ASSIGNMENT ::
Set down every line below, word for word.

MATERIAL PROVIDED ::
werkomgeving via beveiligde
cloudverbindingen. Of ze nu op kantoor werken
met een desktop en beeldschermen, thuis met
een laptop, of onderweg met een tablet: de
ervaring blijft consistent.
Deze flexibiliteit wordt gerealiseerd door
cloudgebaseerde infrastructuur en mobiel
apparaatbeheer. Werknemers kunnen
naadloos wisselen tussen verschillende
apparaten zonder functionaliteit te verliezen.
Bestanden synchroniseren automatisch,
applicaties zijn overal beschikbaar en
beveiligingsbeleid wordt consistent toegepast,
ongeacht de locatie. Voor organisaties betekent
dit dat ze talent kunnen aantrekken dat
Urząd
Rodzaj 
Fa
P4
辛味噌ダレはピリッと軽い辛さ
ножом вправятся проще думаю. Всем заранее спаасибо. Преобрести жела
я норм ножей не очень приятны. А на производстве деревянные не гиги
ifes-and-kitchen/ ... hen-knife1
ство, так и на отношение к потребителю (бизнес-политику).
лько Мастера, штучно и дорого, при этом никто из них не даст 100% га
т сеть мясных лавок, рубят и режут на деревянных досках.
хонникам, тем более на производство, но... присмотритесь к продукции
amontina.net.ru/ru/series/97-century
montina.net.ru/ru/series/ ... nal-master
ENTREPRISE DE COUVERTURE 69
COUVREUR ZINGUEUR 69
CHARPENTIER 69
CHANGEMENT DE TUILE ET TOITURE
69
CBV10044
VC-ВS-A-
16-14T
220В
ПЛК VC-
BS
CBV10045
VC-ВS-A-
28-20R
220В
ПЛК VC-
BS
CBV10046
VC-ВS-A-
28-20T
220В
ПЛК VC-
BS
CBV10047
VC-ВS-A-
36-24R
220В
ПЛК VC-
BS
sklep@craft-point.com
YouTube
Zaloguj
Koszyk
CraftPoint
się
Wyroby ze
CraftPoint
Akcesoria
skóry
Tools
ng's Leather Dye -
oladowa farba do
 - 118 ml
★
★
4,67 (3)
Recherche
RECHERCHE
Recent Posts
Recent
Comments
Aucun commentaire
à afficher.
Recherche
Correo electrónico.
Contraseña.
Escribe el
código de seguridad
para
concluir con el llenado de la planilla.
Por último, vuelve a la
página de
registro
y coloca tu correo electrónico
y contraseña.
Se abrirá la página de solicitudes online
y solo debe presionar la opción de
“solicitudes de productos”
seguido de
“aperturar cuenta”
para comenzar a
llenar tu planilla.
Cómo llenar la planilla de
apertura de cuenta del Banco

EXERCISE OUTPUT ::
werkomgeving via beveiligde
cloudverbindingen. Of ze nu op kantoor werken
met een desktop en beeldschermen, thuis met
een laptop, of onderweg met een tablet: de
ervaring blijft consistent.
Deze flexibiliteit wordt gerealiseerd door
cloudgebaseerde infrastructuur en mobiel
apparaatbeheer. Werknemers kunnen
naadloos wisselen tussen verschillende
apparaten zonder functionaliteit te verliezen.
Bestanden synchroniseren automatisch,
applicaties zijn overal beschikbaar en
beveiligingsbeleid wordt consistent toegepast,
ongeacht de locatie. Voor organisaties betekent
dit dat ze talent kunnen aantrekken dat
Urząd
Rodzaj 
Fa
P4
辛味噌ダレはピリッと軽い辛さ
ножом вправятся проще думаю. Всем заранее спаасибо. Преобрести жела
я норм ножей не очень приятны. А на производстве деревянные не гиги
ifes-and-kitchen/ ... hen-knife1
ство, так и на отношение к потребителю (бизнес-политику).
лько Мастера, штучно и дорого, при этом никто из них не даст 100% га
т сеть мясных лавок, рубят и режут на деревянных досках.
хонникам, тем более на производство, но... присмотритесь к продукции
amontina.net.ru/ru/series/97-century
montina.net.ru/ru/series/ ... nal-master
ENTREPRISE DE COUVERTURE 69
COUVREUR ZINGUEUR 69
CHARPENTIER 69
CHANGEMENT DE TUILE ET TOITURE
69
CBV10044
VC-ВS-A-
16-14T
220В
ПЛК VC-
BS
CBV10045
VC-ВS-A-
28-20R
220В
ПЛК VC-
BS
CBV10046
VC-ВS-A-
28-20T
220В
ПЛК VC-
BS
CBV10047
VC-ВS-A-
36-24R
220В
ПЛК VC-
BS
sklep@craft-point.com
YouTube
Zaloguj
Koszyk
CraftPoint
się
Wyroby ze
CraftPoint
Akcesoria
skóry
Tools
ng's Leather Dye -
oladowa farba do
 - 118 ml
★
★
4,67 (3)
Recherche
RECHERCHE
Recent Posts
Recent
Comments
Aucun commentaire
à afficher.
Recherche
Correo electrónico.
Contraseña.
Escribe el
código de seguridad
para
concluir con el llenado de la planilla.
Por último, vuelve a la
página de
registro
y coloca tu correo electrónico
y contraseña.
Se abrirá la página de solicitudes online
y solo debe presionar la opción de
“solicitudes de productos”
seguido de
“aperturar cuenta”
para comenzar a
llenar tu planilla.
Cómo llenar la planilla de
apertura de cuenta del Banco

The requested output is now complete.